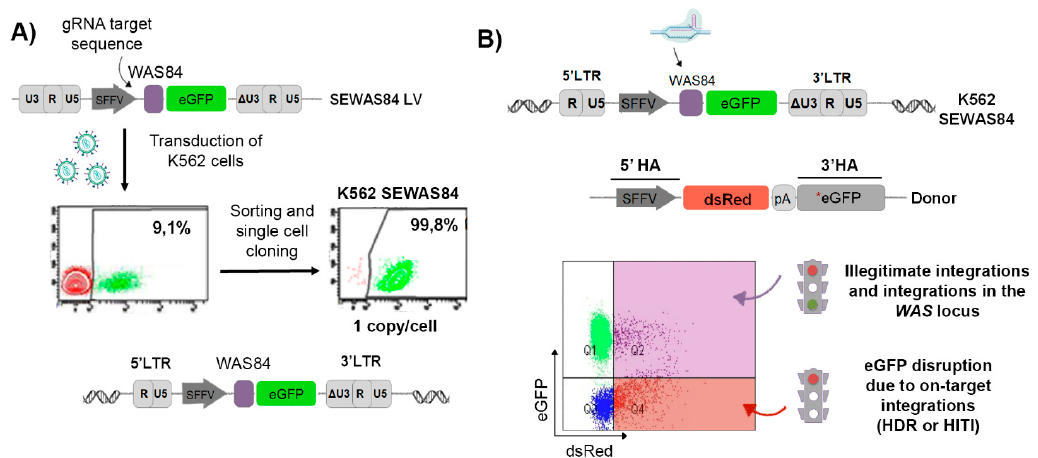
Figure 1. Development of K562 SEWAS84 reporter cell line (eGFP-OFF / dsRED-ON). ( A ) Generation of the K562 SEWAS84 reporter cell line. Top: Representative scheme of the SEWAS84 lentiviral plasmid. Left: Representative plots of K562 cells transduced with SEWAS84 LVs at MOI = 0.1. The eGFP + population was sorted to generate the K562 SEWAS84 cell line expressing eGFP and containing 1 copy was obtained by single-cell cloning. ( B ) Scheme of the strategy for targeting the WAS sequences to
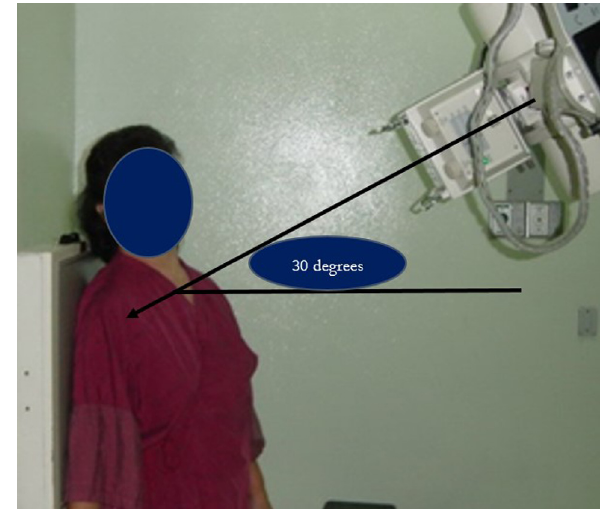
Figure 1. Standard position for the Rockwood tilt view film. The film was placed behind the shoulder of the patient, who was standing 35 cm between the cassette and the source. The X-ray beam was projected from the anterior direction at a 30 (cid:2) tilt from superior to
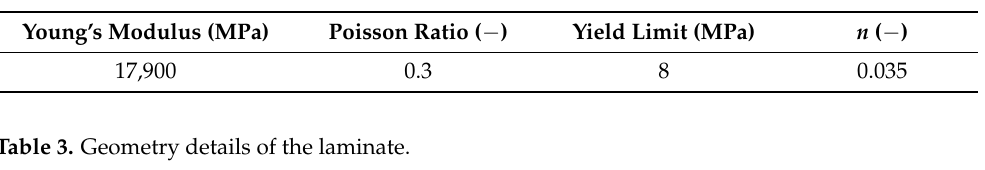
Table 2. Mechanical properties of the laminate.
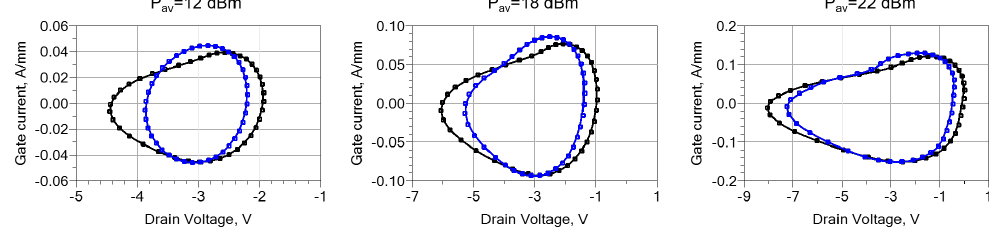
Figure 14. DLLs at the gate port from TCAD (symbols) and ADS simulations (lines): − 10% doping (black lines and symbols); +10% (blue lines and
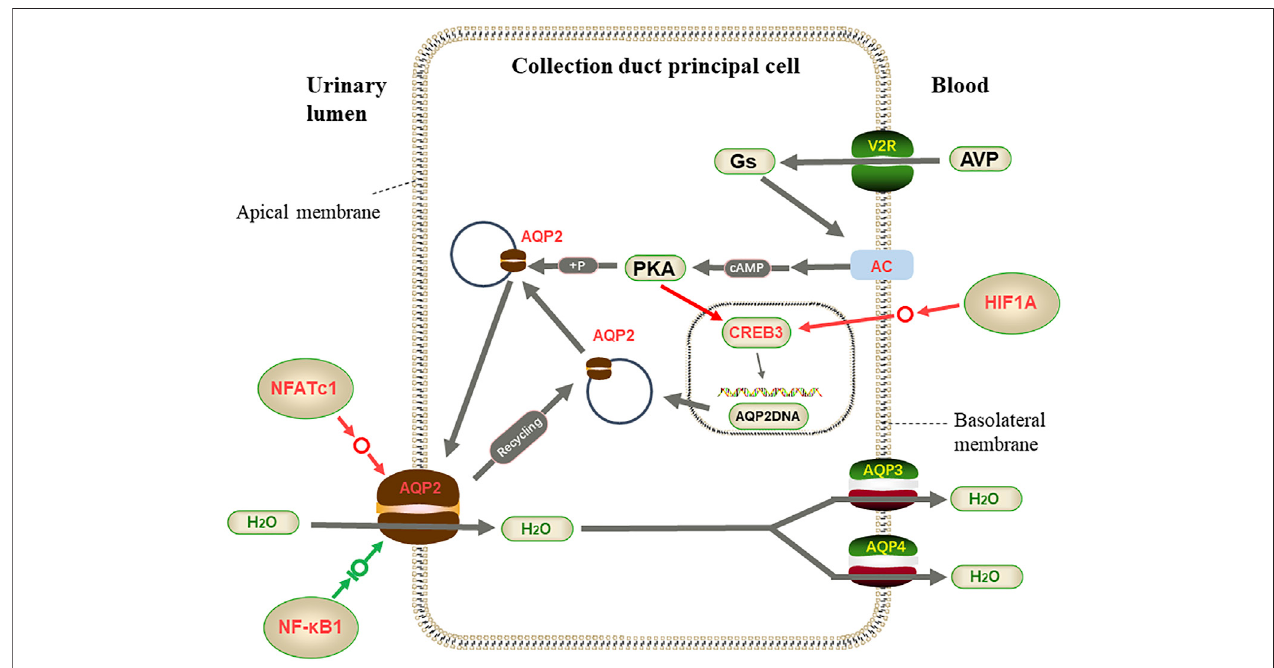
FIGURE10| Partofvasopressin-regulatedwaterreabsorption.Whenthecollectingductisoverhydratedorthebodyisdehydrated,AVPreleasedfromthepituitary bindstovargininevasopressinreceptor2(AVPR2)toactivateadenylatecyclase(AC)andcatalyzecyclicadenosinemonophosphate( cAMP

# Work to complete
Pictures are not part of the copy. Reproduce the lines from the one with "Table 2. Mechanical" through the end of the listing above.

# Result
Table 2. Mechanical properties of the laminate.
Figure 14. DLLs at the gate port from TCAD (symbols) and ADS simulations (lines): − 10% doping (black lines and symbols); +10% (blue lines and
FIGURE10| Partofvasopressin-regulatedwaterreabsorption.Whenthecollectingductisoverhydratedorthebodyisdehydrated,AVPreleasedfromthepituitary bindstovargininevasopressinreceptor2(AVPR2)toactivateadenylatecyclase(AC)andcatalyzecyclicadenosinemonophosphate( cAMP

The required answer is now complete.